Moving to wean its communist economic system from the U.S. currency, Cuba (search) said that dollars will no longer be accepted at island businesses and stores in a dramatic change in how commercial transactions have been done here in more than a decade.

The resolution announced Monday by Cuba's Central Bank seemed aimed at finding new sources for foreign reserves and regain more control over its own economy as the U.S. government steps up efforts to prevent dollars from reaching the island as part of a strategy to undermine Fidel Castro's (search) government.

Cuba's national currency, the peso, cannot be used with international partners.

"Beginning on November 8, the convertible peso will begin to circulate in substitution of the dollar throughout the national territory," Castro said in a written message read by his chief aide Carlos Valenciaga.

In his message, Castro asked Cubans to tell relatives living abroad to send them money in other foreign currencies, such as euros, British sterling or Swiss francs.

The move was likely to hurt mostly those Cubans who receive American dollars from relatives living in the United States.

Cubans and others on the island can still hold dollars in unlimited quantities and can change them into pesos before the new policy takes effect. But they will have to pay a 10 percent charge to exchange dollars afterward. There will be no such charge on changing other foreign currencies, such as Euros, into convertible pesos.

"In the short term, there may be a slip in the remittances," said John Kavulich, president of the U.S.-Cuba Trade and Economic Council (search), which tracks business between the two countries. Some estimates on annual remittances to Cuba are as high as $1 billion.

"But going into the holidays, people in Miami and New Jersey won't want the holidays for their families on the island to be even more miserable," he said, predicting remittances from those major Cuban American communities would pick up again, despite the difficulty of sending them and the 10 percent charge.

Kavulich said the timing of the announcement seemed aimed at drawing attention to Cuba shortly before the U.S. presidential election.

"The Cuban government is hoping that Kerry will win and that by announcing this a week before the election it will keep Cuba in the news and relevant," said Kavulich.

He said that because Havana is blaming this new economic measure on the American sanctions, the debate over the U.S. trade embargo will be in the public eye when the elections occur.

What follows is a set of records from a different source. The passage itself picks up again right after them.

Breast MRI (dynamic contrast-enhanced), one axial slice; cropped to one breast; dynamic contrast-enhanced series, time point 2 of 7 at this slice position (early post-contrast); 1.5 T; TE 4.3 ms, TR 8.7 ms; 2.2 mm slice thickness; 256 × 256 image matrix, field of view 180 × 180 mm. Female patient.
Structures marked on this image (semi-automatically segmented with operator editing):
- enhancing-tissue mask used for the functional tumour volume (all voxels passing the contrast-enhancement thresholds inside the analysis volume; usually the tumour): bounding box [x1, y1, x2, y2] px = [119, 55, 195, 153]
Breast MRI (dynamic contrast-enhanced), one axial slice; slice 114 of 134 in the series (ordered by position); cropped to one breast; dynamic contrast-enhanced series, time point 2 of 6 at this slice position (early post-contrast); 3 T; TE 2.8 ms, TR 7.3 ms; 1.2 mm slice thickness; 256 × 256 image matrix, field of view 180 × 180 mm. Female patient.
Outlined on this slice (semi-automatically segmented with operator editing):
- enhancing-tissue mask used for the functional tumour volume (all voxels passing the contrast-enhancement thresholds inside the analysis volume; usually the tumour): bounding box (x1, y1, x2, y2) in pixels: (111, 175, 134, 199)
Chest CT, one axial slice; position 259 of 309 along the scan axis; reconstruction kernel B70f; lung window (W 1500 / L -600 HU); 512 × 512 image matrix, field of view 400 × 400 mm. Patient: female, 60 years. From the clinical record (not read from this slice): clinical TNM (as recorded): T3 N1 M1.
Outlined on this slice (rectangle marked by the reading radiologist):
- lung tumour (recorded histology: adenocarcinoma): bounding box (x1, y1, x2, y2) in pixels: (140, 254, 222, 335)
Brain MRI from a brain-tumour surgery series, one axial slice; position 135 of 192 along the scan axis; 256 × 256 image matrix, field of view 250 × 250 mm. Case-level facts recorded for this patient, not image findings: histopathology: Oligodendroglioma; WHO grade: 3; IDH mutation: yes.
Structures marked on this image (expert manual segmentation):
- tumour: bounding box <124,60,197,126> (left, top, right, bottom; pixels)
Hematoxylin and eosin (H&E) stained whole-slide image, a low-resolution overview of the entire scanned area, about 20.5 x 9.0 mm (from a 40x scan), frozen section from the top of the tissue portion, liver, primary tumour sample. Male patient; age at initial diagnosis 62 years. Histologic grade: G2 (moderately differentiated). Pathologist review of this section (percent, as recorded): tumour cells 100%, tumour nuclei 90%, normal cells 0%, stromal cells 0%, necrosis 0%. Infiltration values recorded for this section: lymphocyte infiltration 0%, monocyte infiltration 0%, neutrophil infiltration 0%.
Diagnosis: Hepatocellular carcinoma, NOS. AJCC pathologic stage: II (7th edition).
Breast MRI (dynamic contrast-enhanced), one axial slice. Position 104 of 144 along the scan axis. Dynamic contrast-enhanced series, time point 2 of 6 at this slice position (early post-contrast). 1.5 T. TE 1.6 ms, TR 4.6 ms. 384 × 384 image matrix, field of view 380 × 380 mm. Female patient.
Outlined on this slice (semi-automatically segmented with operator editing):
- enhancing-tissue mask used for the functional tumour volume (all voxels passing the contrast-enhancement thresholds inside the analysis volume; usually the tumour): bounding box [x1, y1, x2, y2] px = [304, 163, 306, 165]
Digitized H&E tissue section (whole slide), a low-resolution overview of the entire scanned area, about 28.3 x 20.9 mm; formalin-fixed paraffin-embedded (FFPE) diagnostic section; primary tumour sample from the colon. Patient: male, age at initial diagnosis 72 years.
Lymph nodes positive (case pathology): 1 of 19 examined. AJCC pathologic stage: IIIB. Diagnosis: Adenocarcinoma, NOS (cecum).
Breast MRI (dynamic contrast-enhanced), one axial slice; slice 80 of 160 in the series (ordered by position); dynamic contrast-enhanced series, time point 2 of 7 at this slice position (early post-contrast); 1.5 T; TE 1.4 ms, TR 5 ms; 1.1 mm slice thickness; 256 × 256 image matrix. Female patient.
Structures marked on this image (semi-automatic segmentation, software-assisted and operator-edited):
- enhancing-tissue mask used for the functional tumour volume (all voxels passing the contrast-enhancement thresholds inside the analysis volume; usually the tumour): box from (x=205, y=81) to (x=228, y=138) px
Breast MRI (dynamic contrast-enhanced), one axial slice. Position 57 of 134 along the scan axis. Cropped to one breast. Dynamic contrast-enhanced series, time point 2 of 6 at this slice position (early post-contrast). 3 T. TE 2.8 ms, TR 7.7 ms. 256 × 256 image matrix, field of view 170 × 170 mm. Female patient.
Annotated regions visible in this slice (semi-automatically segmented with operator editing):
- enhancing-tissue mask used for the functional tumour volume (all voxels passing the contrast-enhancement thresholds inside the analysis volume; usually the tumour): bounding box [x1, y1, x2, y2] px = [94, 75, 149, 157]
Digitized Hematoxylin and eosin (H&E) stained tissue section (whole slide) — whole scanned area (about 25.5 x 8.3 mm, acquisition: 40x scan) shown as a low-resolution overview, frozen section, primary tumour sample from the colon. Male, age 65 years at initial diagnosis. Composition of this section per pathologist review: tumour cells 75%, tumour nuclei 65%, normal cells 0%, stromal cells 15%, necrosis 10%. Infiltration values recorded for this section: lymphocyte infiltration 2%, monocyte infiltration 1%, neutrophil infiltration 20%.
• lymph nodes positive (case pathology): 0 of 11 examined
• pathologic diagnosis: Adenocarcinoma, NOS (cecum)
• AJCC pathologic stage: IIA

Cuba also has been seeking to draw attention to the U.N. vote scheduled for Thursday on condemning America's trade embargo against the communist nation.

"The trick will be to force Cuban citizens to accept the Cuban convertible peso and be just as comfortable putting them in their mattress as their dollars," Kavulich said.

The U.S. dollar has been a primary form of currency in Cuba since the early 1990s, when the island government was forced to implement liberal reforms to cope with the loss of Soviet aid and trade. The possession of dollars was legalized in 1993 to draw hard currency from tourism and from family purchases at state stores.

The government said the change is necessary to protect its economy as the administration of President Bush seeks to punish banks and businesses that ship American dollars to Cuba, which has been under a U.S. trade and financial embargo for more than 40 years.

Earlier Monday, the U.S. Treasury Department announced in Washington that it had identified an electronic money transfer business that it suspects is linked to Cuba and thus will not be allowed to do business in the United States.

It alleged that the company, Sercuba, allows people in the United States to send money to Cuban nationals via a third country or through Sercuba's Web site in violation of the U.S. embargo.

Castro looked animated, despite the bright blue sling he sported over his olive green uniform to support a broken right arm. Castro has made a point of remaining involved in government affairs since accidentally falling Wednesday at a speech, also shattering his left kneecap.

The measure was tied to the U.S. Federal Reserve's decision in May to fine Switzerland's largest bank, UBS AG, $100 million for allegedly sending dollars to Cuba, Libya, Iran and the former Yugoslavia in violation of U.S. sanctions against those countries. UBS agreed to pay the fine without admitting the allegations.

The U.S. embargo was imposed in 1963 in the wake of Fidel Castro's defeat of the CIA-backed assault at the Bay of Pigs two years earlier. Americans are barred from traveling to the Caribbean island nation except with a U.S. government waiver.